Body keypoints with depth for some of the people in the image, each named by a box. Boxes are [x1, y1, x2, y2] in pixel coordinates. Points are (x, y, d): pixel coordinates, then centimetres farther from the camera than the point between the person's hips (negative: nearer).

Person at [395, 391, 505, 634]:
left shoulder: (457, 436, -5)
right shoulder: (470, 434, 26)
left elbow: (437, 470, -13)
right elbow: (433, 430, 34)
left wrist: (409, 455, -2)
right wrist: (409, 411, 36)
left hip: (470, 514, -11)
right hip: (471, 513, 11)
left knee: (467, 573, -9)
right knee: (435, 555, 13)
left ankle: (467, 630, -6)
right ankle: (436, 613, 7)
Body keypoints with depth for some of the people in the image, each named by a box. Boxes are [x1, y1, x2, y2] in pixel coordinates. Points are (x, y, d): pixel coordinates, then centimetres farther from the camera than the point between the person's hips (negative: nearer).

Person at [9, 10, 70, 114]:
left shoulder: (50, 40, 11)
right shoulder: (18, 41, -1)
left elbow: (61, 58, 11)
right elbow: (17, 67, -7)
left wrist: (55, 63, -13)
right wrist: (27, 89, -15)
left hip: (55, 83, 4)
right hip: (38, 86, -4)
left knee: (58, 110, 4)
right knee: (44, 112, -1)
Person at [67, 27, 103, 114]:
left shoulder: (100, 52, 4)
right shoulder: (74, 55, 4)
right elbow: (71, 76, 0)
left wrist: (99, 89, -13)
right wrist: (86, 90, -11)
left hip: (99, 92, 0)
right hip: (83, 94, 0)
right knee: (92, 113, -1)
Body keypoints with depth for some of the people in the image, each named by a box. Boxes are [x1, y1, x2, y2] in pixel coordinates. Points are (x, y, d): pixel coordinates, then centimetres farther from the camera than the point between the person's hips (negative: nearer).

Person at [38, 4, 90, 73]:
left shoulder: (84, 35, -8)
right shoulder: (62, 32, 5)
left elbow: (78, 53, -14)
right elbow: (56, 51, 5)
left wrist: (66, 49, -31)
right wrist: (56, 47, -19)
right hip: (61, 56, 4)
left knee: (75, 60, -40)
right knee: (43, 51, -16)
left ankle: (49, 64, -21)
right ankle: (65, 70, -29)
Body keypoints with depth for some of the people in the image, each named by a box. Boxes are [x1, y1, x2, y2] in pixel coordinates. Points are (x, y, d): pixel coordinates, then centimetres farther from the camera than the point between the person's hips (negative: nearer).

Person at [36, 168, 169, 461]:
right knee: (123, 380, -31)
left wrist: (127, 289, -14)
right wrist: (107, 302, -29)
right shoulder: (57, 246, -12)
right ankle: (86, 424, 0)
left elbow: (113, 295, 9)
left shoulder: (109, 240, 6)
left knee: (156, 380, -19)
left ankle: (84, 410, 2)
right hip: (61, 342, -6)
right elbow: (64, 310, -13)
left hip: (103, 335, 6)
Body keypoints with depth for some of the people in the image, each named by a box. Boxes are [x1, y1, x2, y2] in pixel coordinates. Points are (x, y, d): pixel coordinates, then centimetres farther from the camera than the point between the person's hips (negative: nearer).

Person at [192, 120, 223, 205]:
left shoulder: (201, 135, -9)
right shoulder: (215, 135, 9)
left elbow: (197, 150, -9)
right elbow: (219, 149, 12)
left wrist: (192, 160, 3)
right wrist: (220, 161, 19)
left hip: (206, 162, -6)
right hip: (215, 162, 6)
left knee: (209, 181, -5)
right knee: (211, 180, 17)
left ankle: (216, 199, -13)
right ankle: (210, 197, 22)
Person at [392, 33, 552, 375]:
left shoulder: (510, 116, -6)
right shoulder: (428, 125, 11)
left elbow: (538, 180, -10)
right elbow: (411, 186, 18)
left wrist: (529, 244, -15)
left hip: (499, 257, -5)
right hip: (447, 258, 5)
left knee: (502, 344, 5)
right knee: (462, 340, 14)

■ ■ ■

[YOUR TASK] Copying begins at the line that holds "right knee: (211, 180, 17)" and ends at the last line of the data above, with both included and each line kept exactly.

[SOLUTION FOR THIS PROBLEM]
right knee: (211, 180, 17)
left ankle: (216, 199, -13)
right ankle: (210, 197, 22)
Person at [392, 33, 552, 375]:
left shoulder: (510, 116, -6)
right shoulder: (428, 125, 11)
left elbow: (538, 180, -10)
right elbow: (411, 186, 18)
left wrist: (529, 244, -15)
left hip: (499, 257, -5)
right hip: (447, 258, 5)
left knee: (502, 344, 5)
right knee: (462, 340, 14)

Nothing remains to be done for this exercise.